Nagel aurait dû faire un lien plus prononcé entre ce qu’il entend par principes explicites
de la théorie rationnelle et principes implicites du jugement pratique car il ne semble pas
qu’il y ait une si grande dichotomie entre ces deux principes. Au contraire, le lien existant
entre le jugement pratique et la théorie rationnelle semble assez étroit (on le voit
clairement avec l’idée d’enracinement pragmatiste). Néanmoins, cela ne nous empêche
pas de croire en l’existence de la théorie rationnelle. Je crois que nous devons suivre
Nagel dans cette voie. Même si sa notion de jugement semble fondamentalement
incomplète (encore une fois, à partir du seul texte qui nous occupe ici), je crois qu’il est
erroné d’abandonner l’idée d’une théorie rationnelle en éthique (comme le font certains
pragmatistes et les positivistes logiques). La raison principale étant que, encore une fois,
l’idée de contexte est, en elle-même, une ressource morale très riche (autant comme
processus contrefactuel que comme principe de justification).
Conclusion
De telles conclusions (l’impossibilité de construire une hiérarchie définitive entre des
valeurs formellement différentes et l’impossibilité d’une justification universelle sans pour
autant laisser tomber la théorie et les décisions rationnelles) ont évidemment de grands
impacts sur l’éthique appliquée. L’abandon de la quête d’une telle hiérarchie semble
laisser la place à des méthodes et à des procédures permettant d’aiguiser le jugement
lors de prise de décisions. Je suis parfaitement convaincu de la valeur de ce
changement. C’est d’ailleurs la position qu’adopte Georges A. Legault dans son livre
Professionnalisme et délibération éthique. Cet auteur fait valoir, dès le début de son
livre, qu’il ne tient aucunement à « construire des théories en éthique »18. On comprend
par là qu’il n’essaie ni de dégager, ni de construire une hiérarchie définitive pour traiter
les problèmes éthiques. Cela ne l’empêche cependant pas d’utiliser une procédure
aidant à bien voir les différentes dimensions d’un conflit pratique (avec sa grille
d’analyse de la décision délibérée).
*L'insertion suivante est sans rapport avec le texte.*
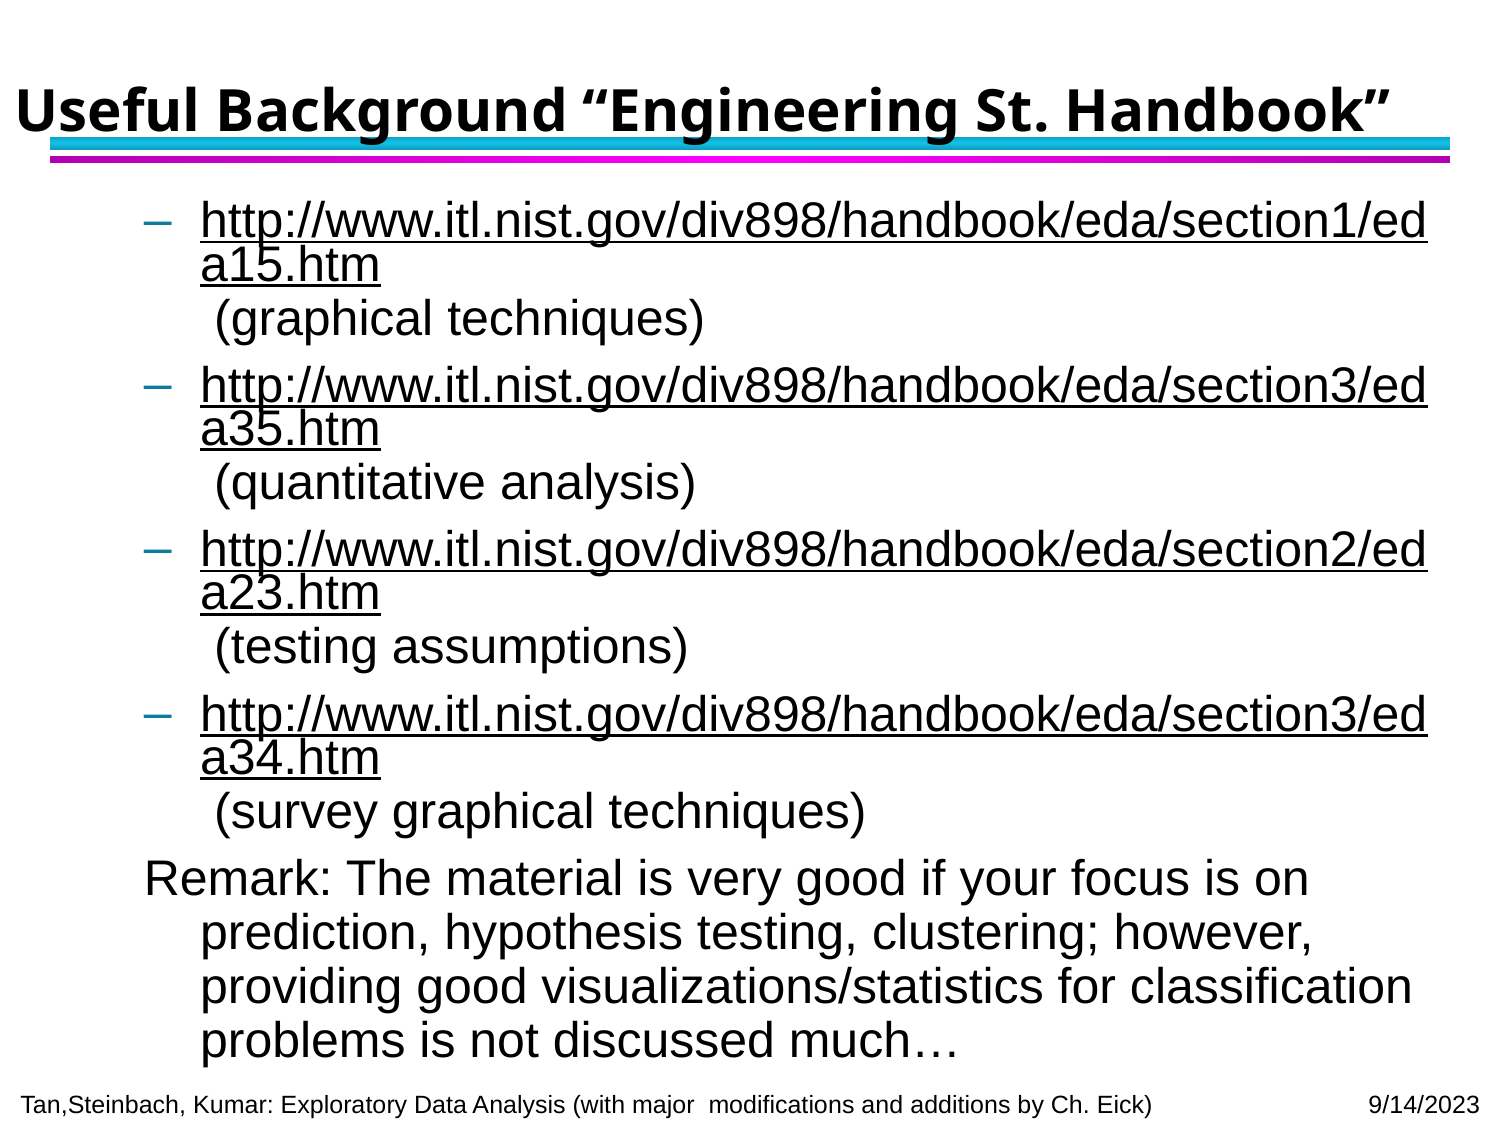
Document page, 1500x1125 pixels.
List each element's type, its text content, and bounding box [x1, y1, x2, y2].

title Useful Background “Engineering St. Handbook” [0, 24, 1500, 150]
list http://www.itl.nist.gov/div898/handbook/eda/section1/eda15.htm (graphical techniques) http://www.itl.nist.gov/div898/handbook/eda/section3/eda35.htm (quantitative analysis) http://www.itl.nist.gov/div898/handbook/eda/section2/eda23.htm (testing assumptions) http://www.itl.nist.gov/div898/handbook/eda/section3/eda34.htm (survey graphical techniques) Remark: The material is very good if your focus is on prediction, hypothesis testing, clustering; however, providing good visualizations/statistics for classification problems is not discussed much… [62, 187, 1445, 1088]
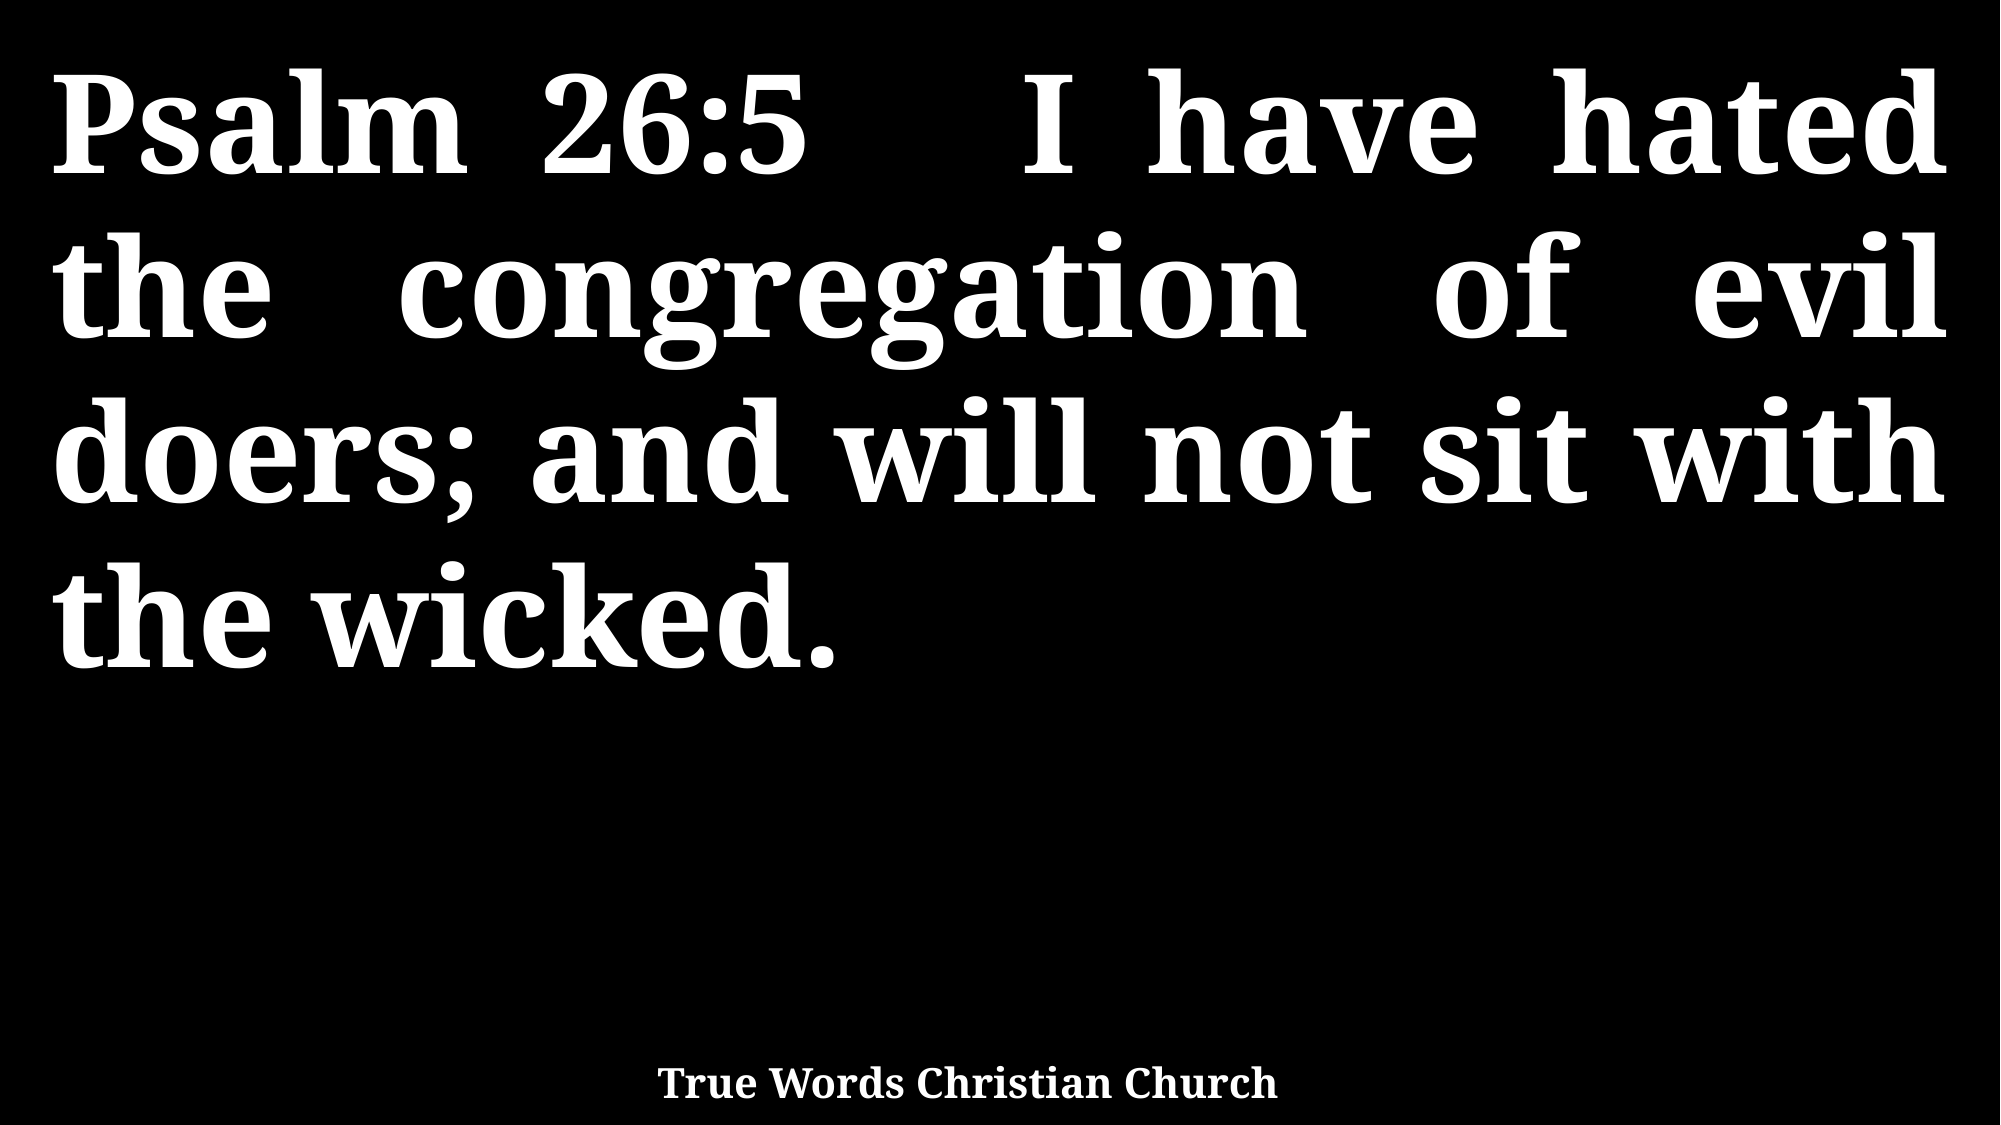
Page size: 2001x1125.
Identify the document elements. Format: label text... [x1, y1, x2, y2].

Le caractère non absolu d’un tel processus
d’analyse ne lui enlève aucune crédibilité ; au contraire, cela montre une profonde
compréhension de l’irréductibilité des valeurs, de l’impossibilité d’un point de vue
impersonnel sans l’abandon de la théorie rationnelle (par la procédure).
18
Georges A. Legault, Professionnalisme et délibération éthique, Sainte-Foy, PUQ, 1999, p. 1.